Document text —
------------------------------------

Updated: Nov 3, 2022

NFTs, also known as non-fungible tokens, are taking over marketplaces all around the world. Essentially serving the same purpose as any other item that can be purchased and collected, the hype around NFTs increases every day. A non-fungible token cannot be replaced or altered, it is special and unique. Anyone that purchases an NFT has absolute ownership of the digital token. NFTs can be in the form of anything from images, to digital art pieces, and music. Recently NFTs have started to become effective tools in the preservation of cultural heritage. Tokens centered around cultural heritage have significant potential in becoming valued assets, especially considering the pace of the globalization of technology in today’s world.

Cultural heritage is divided into two categories: intangible and tangible. Intangible heritage refers to cultural assets and values that do not have a physical entity, while tangible heritage includes everything with a physical form that you can touch, see, feel, listen, and experience. Monuments, buildings, books, and paintings are some examples to the assets of tangible culture. Language, traditions, customs, ethnic religions, and folklore are examples of the assets of intangible culture. So in what category do NFTs fall? The answer is both. NFTs can be considered both tangible and intangible if the artist utilizes the physical realm and the digital realm at the same time.

Recently, heritage institutions have started using NFTs in order to digitally preserve cultural assets. Merging blockchain technologies and 3D digital art, the crypto art project Monuverse is taking cultural heritage to the next level by organizing virtual events and working with world-class artists to create NFTs. The project’s goal is to become the most intriguing and innovative venue within the Metaverse by providing a virtual platform for tourists, brands, art galleries, artists, festivals, and more. In December 2022, Monuverse worked with Ouchhh Studio to create an immersive light show projected on The Arch of Peace in Milan, Italy. It was watched by 5 million people with the aid of live streams and international press coverage.

------------------------------------

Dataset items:
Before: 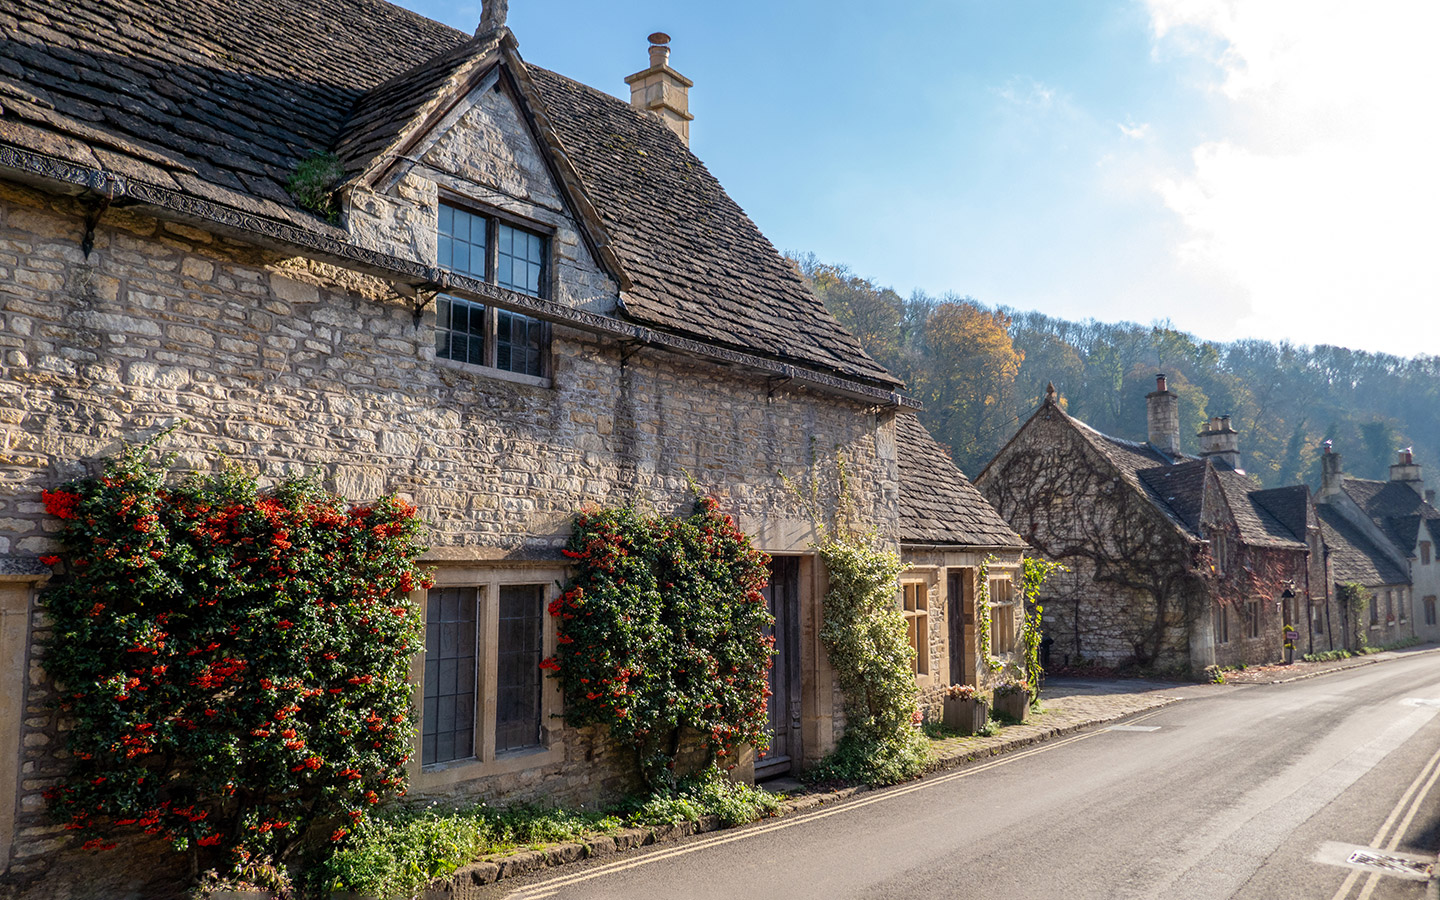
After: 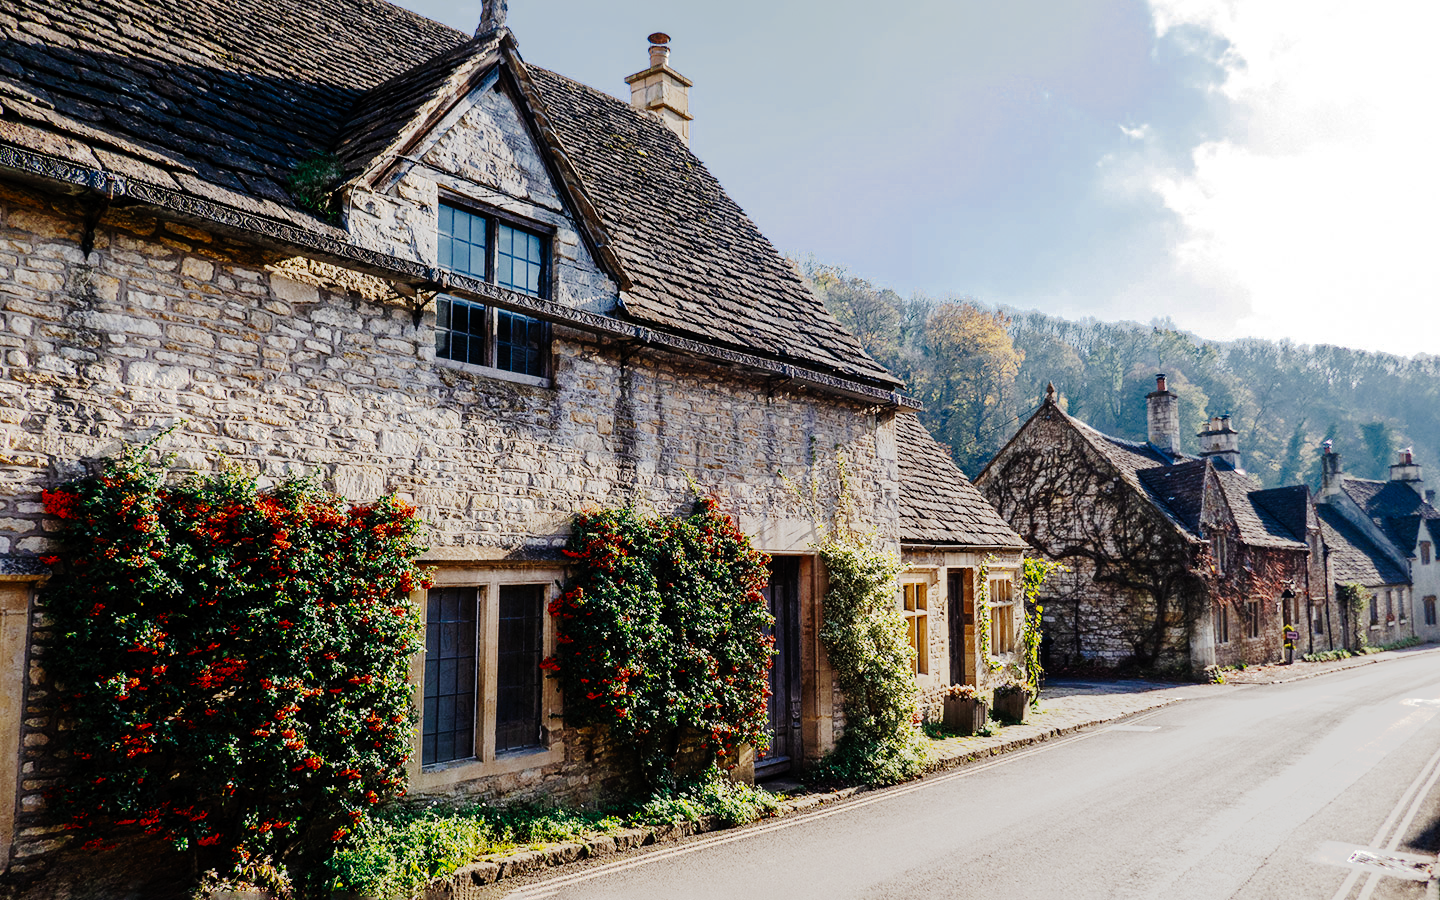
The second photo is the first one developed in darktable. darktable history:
tone curve: curves: ch0 [(0, 0) (0.003, 0.001) (0.011, 0.005) (0.025, 0.009) (0.044, 0.014) (0.069, 0.019) (0.1, 0.028) (0.136, 0.039) (0.177, 0.073) (0.224, 0.134) (0.277, 0.218) (0.335, 0.343) (0.399, 0.488) (0.468, 0.608) (0.543, 0.699) (0.623, 0.773) (0.709, 0.819) (0.801, 0.852) (0.898, 0.874) (1, 1)], preserve colors none
color zones: curves: ch0 [(0, 0.5) (0.125, 0.4) (0.25, 0.5) (0.375, 0.4) (0.5, 0.4) (0.625, 0.35) (0.75, 0.35) (0.875, 0.5)]; ch1 [(0, 0.35) (0.125, 0.45) (0.25, 0.35) (0.375, 0.35) (0.5, 0.35) (0.625, 0.35) (0.75, 0.45) (0.875, 0.35)]; ch2 [(0, 0.6) (0.125, 0.5) (0.25, 0.5) (0.375, 0.6) (0.5, 0.6) (0.625, 0.5) (0.75, 0.5) (0.875, 0.5)]
color balance: output saturation 110%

------------------------------------

Exercise requirements —
A: According to the NFT text, what two categories is cultural heritage divided into?
B: Rewrite all the dataset items with "curves" changed to "curve points" and everything else kept the same. Leave out the pictures.

Responses by task —
A: Intangible and tangible.

B:
Before: 
After: 
The second photo is the first one developed in darktable. darktable history:
tone curve: curve points: ch0 [(0, 0) (0.003, 0.001) (0.011, 0.005) (0.025, 0.009) (0.044, 0.014) (0.069, 0.019) (0.1, 0.028) (0.136, 0.039) (0.177, 0.073) (0.224, 0.134) (0.277, 0.218) (0.335, 0.343) (0.399, 0.488) (0.468, 0.608) (0.543, 0.699) (0.623, 0.773) (0.709, 0.819) (0.801, 0.852) (0.898, 0.874) (1, 1)], preserve colors none
color zones: curve points: ch0 [(0, 0.5) (0.125, 0.4) (0.25, 0.5) (0.375, 0.4) (0.5, 0.4) (0.625, 0.35) (0.75, 0.35) (0.875, 0.5)]; ch1 [(0, 0.35) (0.125, 0.45) (0.25, 0.35) (0.375, 0.35) (0.5, 0.35) (0.625, 0.35) (0.75, 0.45) (0.875, 0.35)]; ch2 [(0, 0.6) (0.125, 0.5) (0.25, 0.5) (0.375, 0.6) (0.5, 0.6) (0.625, 0.5) (0.75, 0.5) (0.875, 0.5)]
color balance: output saturation 110%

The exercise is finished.